Iron is most widely found in the crust of the earth, in the form of various minerals (oxides, hydrated ores, carbonates, sulphides, silicates and so on). Since prehistoric times, humans have learned to prepare and process these minerals by various washing, crushing and screening operations, by separating the gangue, calcining, sintering and pelletizing, in order to render the ores smeltable and to obtain iron and steel. The iron and steel industries are among the most important industries in India. During 2014 through 2016, India was the third largest producer of raw steel and the largest producer of sponge iron in the world.

The industry produced 82.68 million tons of total finished steel and 9.7 million tons of raw iron. Today, steel production is an index of national prosperity and the basis of mass production in many other industries such as shipbuilding, automobiles, construction, machinery, tools, and industrial and domestic equipment. The development of transport, in particular by sea, has made the international exchange of the raw materials required (iron ores, coal, fuel oil, scrap and additives) economically profitable. The world’s pig iron production was 578 million tonnes in 1995 (see figure 1). The production of Iron Ore from year 2003-2012 is increasing non-linearly with time (see figure 2).

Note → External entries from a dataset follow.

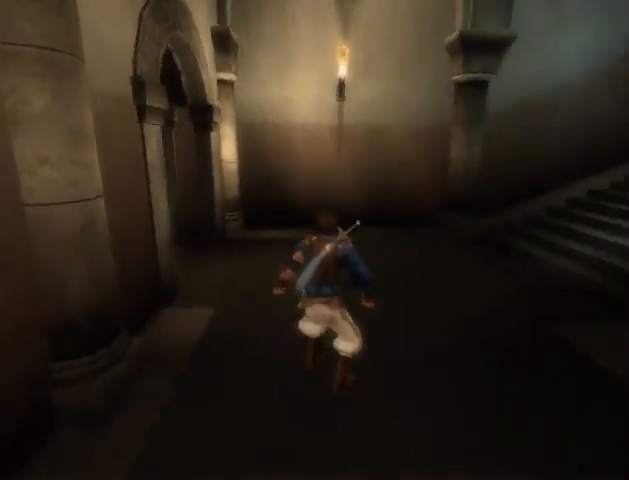
{"buttons": [], "left_stick": "center", "right_stick": "right", "events": [[467, "left_stick", "center"]]}
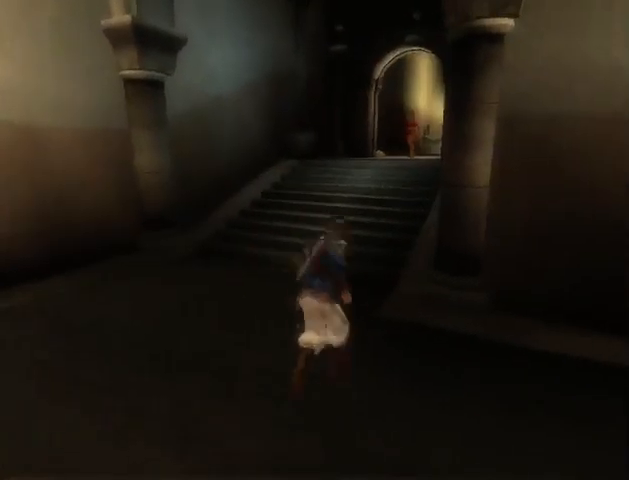
{"buttons": [], "left_stick": "center", "right_stick": "center", "events": [[333, "right_stick", "center"]]}
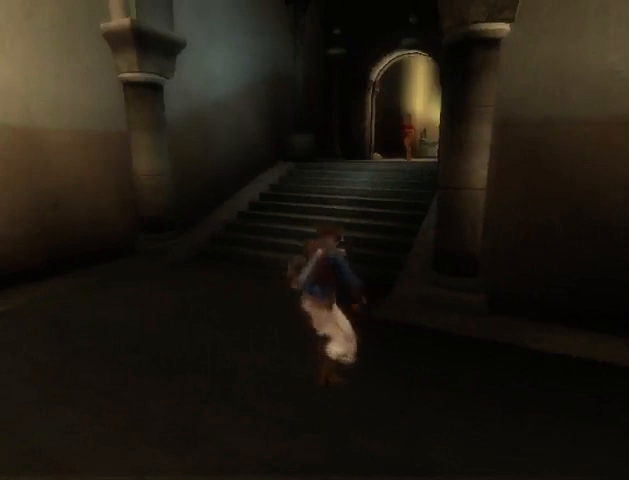
{"buttons": [], "left_stick": "down-left", "right_stick": "left", "events": [[200, "left_stick", "left"], [300, "right_stick", "left"], [433, "left_stick", "down-left"]]}
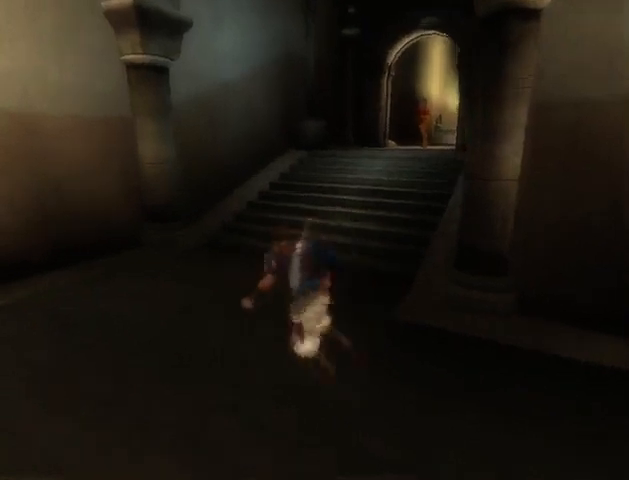
{"buttons": [], "left_stick": "down", "right_stick": "left", "events": [[267, "left_stick", "down"]]}
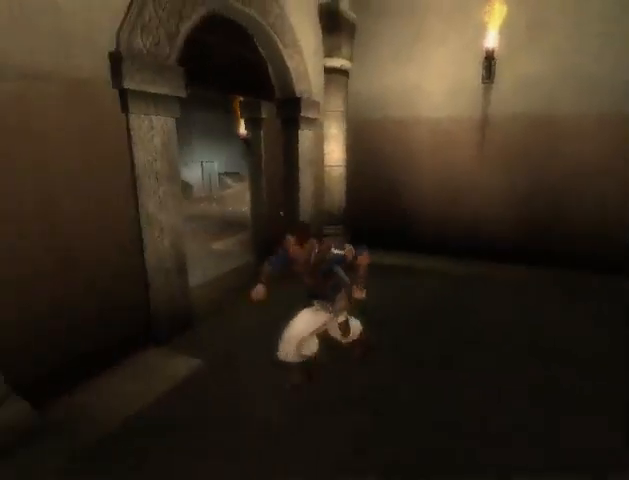
{"buttons": [], "left_stick": "center", "right_stick": "right", "events": [[67, "right_stick", "center"], [167, "left_stick", "center"], [300, "right_stick", "right"]]}
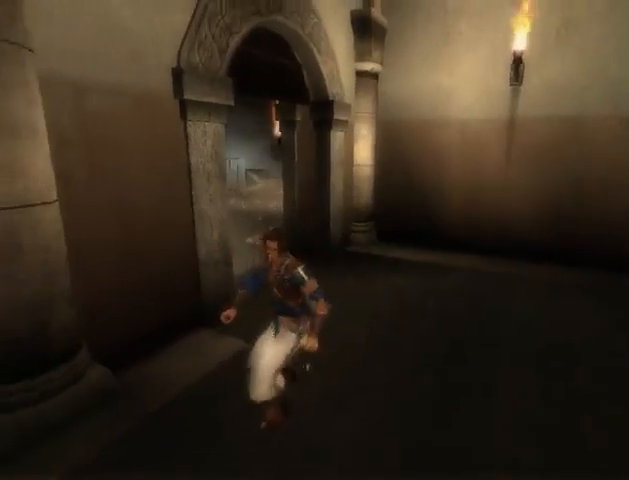
{"buttons": [], "left_stick": "up-right", "right_stick": "right", "events": [[33, "left_stick", "up"], [33, "right_stick", "center"], [100, "left_stick", "up-right"], [133, "right_stick", "right"]]}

Iron Manufacturing is an industry where safe working procedures are important, as workers face many risks due to the nature of the job. The work environment is often hot and noisy, and work tasks regularly heavy and demanding on the body, and there is an always present risk for crushing injuries and burns. Anyone who has ever worked in the iron industry is aware of the high level of risk to which employees are exposed. Yet, many iron manufacturing companies have demonstrated that an accident-free environment is a practical and achievable goal. This evolution is not only the result of a greater awareness of a moral obligation but also the fact that the legal requirements have become more and more stringent. Another strong reason is the realization that safety excellence will act as a catalyst for better overall corporate performance.

To improve the performance of risk management in future projects, a few studies suggested project practitioners should learn the valuable lessons from previous accidents and embed the consideration of risk management into the development process of a project. Learning from the past is a fundamental process in project risk management that helps individuals and organizations understand when, what and why incidents happened, and how to avoid repeating past mistakes. One of the methods to avoid accident or settle it is by finding the most similar litigation cases in the history and finding this is one of the most challenging part of identifying accidents.

Fast retrieval of similar historical cases is becoming more and more important in dispute resolution due to several reasons: first, the factual information in construction accidents is relatively easy to determine; second, accident occurrence is normally attributed to multiple violations of labour laws, ordinances, regulations, or poor jobsite management with shared responsibilities or misplacement of instruments machines jobs and other materials which can cause fatal accident. In this project, automatic retrieval of similar cases from a Manufacturing plant of construction accidents using the techniques of Natural Language Processing is studied.

In this study, Deep Learning is used to classify and predict the major factors of unsafe practices and their risk potential based on the daily Visit Observation data from the Iron division of a steel plant. Deep Neural Networks are more complex neural networks in which the hidden layers performs much more complex operations than simple sigmoid or relu activations. Different types of deep learning models can be applied in text classification problems.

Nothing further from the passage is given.